NEW YORK—When I saw Microsoft’s new Surface tablet, after momentarily admiring its keyboard built into its cover, it hit me: that’s a laptop, only with a flappy keyboard and a touchscreen.
This seems to be the trend with tablets, though. We want them to have keyboards. So all we’ve really done is created touchscreen notebooks with thin keyboards, that are as expensive as high-end computers, and that have a fraction of the power.
But with that said, I think the folks at HP are onto something with the new ENVY x2, available in December. Rather than create a tablet that’s a notebook, they’ve created a notebook that’s a tablet.
The difference is in the software.
Now, as some background, the Windows Surface tablet runs on Windows RT, the dumbed-down tablet version of Windows 8 that can’t run most Windows programs and can only pull from the limited Windows app store. Don’t confuse that with the HP ENVY x2, which runs full Windows 8. You still don’t have access to the overflowing app stores of Apple or Android, but you do have access the abundance of Windows software.
I had the pleasure of using one of these little machines at HP’s unveiling cocktail party in New York City. It was at the swanky Terminal 5 club on Oct. 24, with aerial dancers and a live performance from Far East Movement. But while girls were dancing overhead on long pieces of white cloth, nerds like me were on the side staring at the computers.
The HP ENVY x2 notebooks look very similar to the Macbook Air—black keys on its full-sized keyboard, thin and sleek, and with all the USB ports and slots you'd expect from a small notebook. It has a smooth casing of aluminum and black magnesium. It’s trackpad has a responsive grip to it, created by a fine-tuned texture of tiny circles. The touchscreen’s magnetic connectors easily detach and it makes a nice tablet by itself.
HP didn’t skimp on the features either. The ENVY x2 has an 11.6-inch HD display, Beats Audio with dual speakers, a 1080p HD front-facing camera, and an 8 megapixel rear-facing camera.
It has an 1.8 GHz dual core Intel Atom processor, 2GB of RAM to start, and Intel graphics acceleration. The only downside is the small 64GB of storage space available on its eMMC SSD hard drive, so you may consider using an external storage drive for saving photos or other large files.
Having a full-powered notebook that converts into a tablet has its benefits though. It means you don’t need to have both a tablet and a notebook, and you don’t need to transfer files from one to the other when you want to work.
Yes, there have been notebook-tablet hybrids before, but they didn’t have what the ENVY x2 has. Let me explain.
The problem with having notebook-tablet hybrids before was the interface. Do you give it Windows? How about Android or iOS? Basically, you could either have an OS meant for tablets, or an OS meant for notebooks.

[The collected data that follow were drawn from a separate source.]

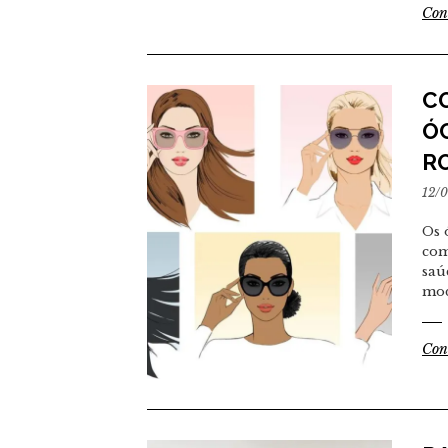
Con
C
ÓC
R
12/
Os 
com
saú
mod
Con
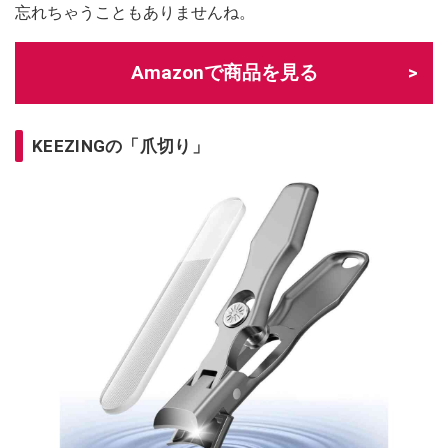
忘れちゃうこともありませんね。
Amazonで商品を見る
KEEZINGの「爪切り」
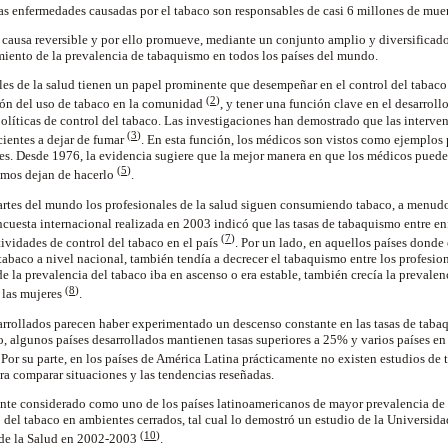
as enfermedades causadas por el tabaco son responsables de casi 6 millones de mue
ausa reversible y por ello promueve, mediante un conjunto amplio y diversificado 
imiento de la prevalencia de tabaquismo en todos los países del mundo.
nales de la salud tienen un papel prominente que desempeñar en el control del tabac
(
2
)
ión del uso de tabaco en la comunidad
, y tener una función clave en el desarroll
 políticas de control del tabaco. Las investigaciones han demostrado que las interv
(
3
)
cientes a dejar de fumar
. En esta función, los médicos son vistos como ejemplos 
les. Desde 1976, la evidencia sugiere que la mejor manera en que los médicos pueden
(
5
)
ismos dejan de hacerlo
.
artes del mundo los profesionales de la salud siguen consumiendo tabaco, a menudo a
ncuesta internacional realizada en 2003 indicó que las tasas de tabaquismo entre e
(
7
)
tividades de control del tabaco en el país
. Por un lado, en aquellos países donde
abaco a nivel nacional, también tendía a decrecer el tabaquismo entre los profesiona
e la prevalencia del tabaco iba en ascenso o era estable, también crecía la prevalen
(
8
)
 las mujeres
.
arrollados parecen haber experimentado un descenso constante en las tasas de taba
, algunos países desarrollados mantienen tasas superiores a 25% y varios países en 
. Por su parte, en los países de América Latina prácticamente no existen estudios d
a comparar situaciones y las tendencias reseñadas.
ente considerado como uno de los países latinoamericanos de mayor prevalencia d
del tabaco en ambientes cerrados, tal cual lo demostró un estudio de la Universid
(
10
)
de la Salud en 2002-2003
.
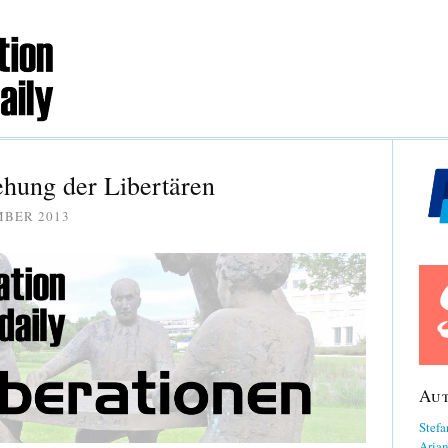
hung der Libertären
MBER 2013
Au
Stefa
Aria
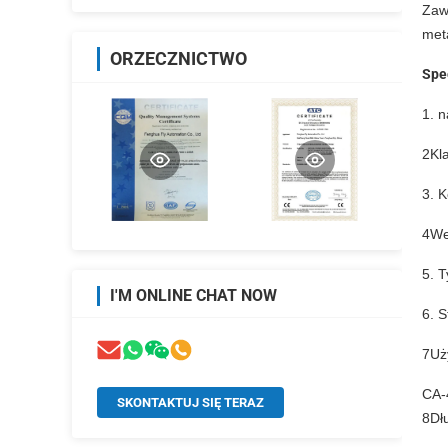
Zaw
met
ORZECZNICTWO
Spe
1. 
2Kla
3. 
4We
5. 
I'M ONLINE CHAT NOW
6. 
7Uż
CA-
SKONTAKTUJ SIĘ TERAZ
8Dł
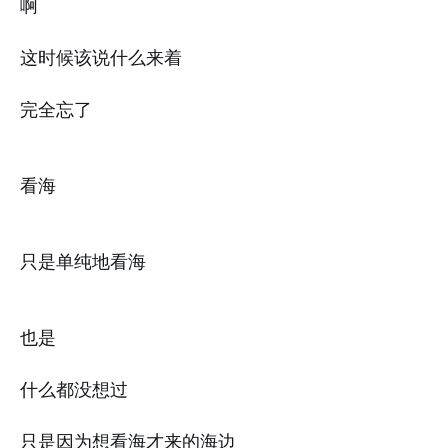
啊
这时候该说什么来着
完全忘了
看海
只是单纯地看海
也是
什么都没想过
只是因为想看海才来的海边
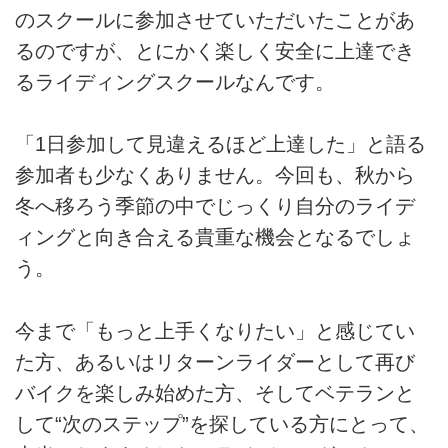
のスクールに参加させていただいたことがあ
るのですが、とにかく楽しく安全に上達でき
るライディングスクールなんです。
「1日参加して見違えるほど上達した」と語る
参加者も少なくありません。今回も、秋から
冬へ移ろう季節の中でじっくり自分のライデ
ィングと向き合える貴重な機会となるでしょ
う。
今まで「もっと上手くなりたい」と感じてい
た方、あるいはリターンライダーとして再び
バイクを楽しみ始めた方、そしてベテランと
して“次のステップ”を探している方にとって、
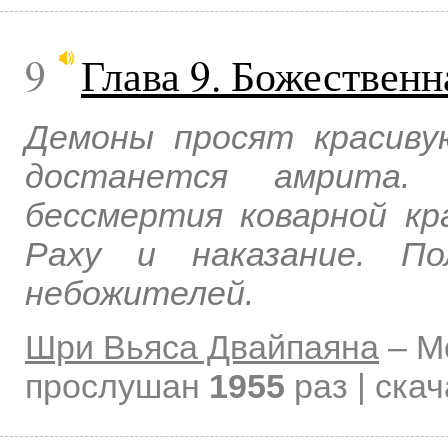
9
Глава 9. Божественн
Демоны просят красиву
достанется амрита.
бессмертия коварной кр
Раху и наказание. По
небожителей.
Шри Вьяса Двайпаяна
–
М
прослушан
1955
раз | ска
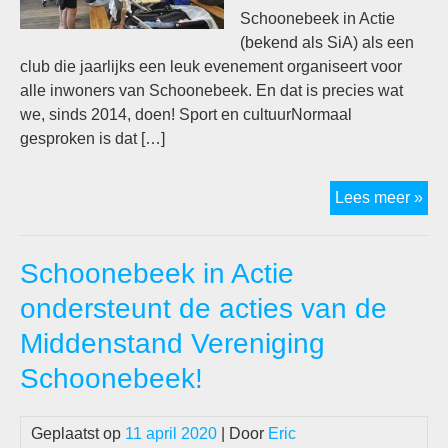
Schoonebeek in Actie
(bekend als SiA) als een
club die jaarlijks een leuk evenement organiseert voor
alle inwoners van Schoonebeek. En dat is precies wat
we, sinds 2014, doen! Sport en cultuurNormaal
gesproken is dat […]
SiA
Lees meer »
zoe
nie
Schoonebeek in Actie
me
ondersteunt de acties van de
Middenstand Vereniging
Schoonebeek!
Geplaatst op
11 april 2020
| Door
Eric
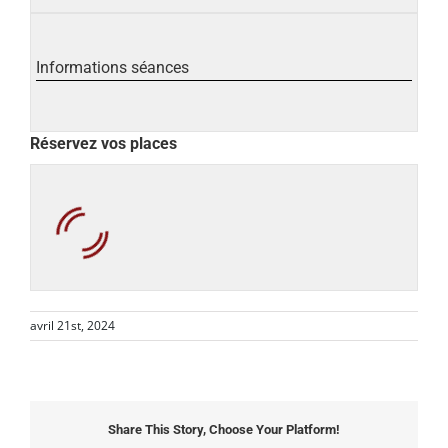
Informations séances
Réservez vos places
avril 21st, 2024
Share This Story, Choose Your Platform!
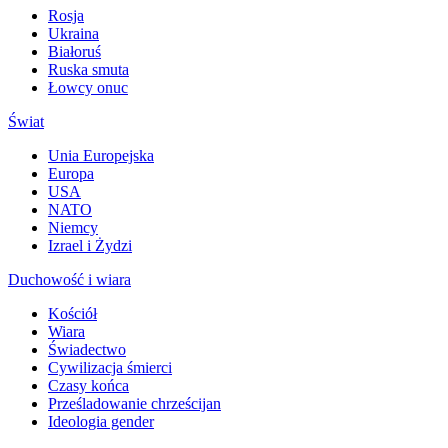
Rosja
Ukraina
Białoruś
Ruska smuta
Łowcy onuc
Świat
Unia Europejska
Europa
USA
NATO
Niemcy
Izrael i Żydzi
Duchowość i wiara
Kościół
Wiara
Świadectwo
Cywilizacja śmierci
Czasy końca
Prześladowanie chrześcijan
Ideologia gender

HP gets around this with Windows 8. The operating system introduces a new interface that bridges the gap between PCs and tablets—namely, with its layouts.
There are a few different desktop layouts in Windows 8. One (best for tablets) is filled with tiny images and logos and if you tap on them, they bring you to the desired app. You can swipe between different libraries of your applications, or zoom out to get a meta-view of all the stuff you’ve installed.
The other layout is the traditional Windows desktop, with all the familiar features. You can seamlessly switch between the workspaces.
So, with that said, the HP ENVY x2 is both a fine notebook and a fine tablet, and with Windows 8 at its core, I say with confidence that it will be the first to successfully bridge the laptop-tablet gap.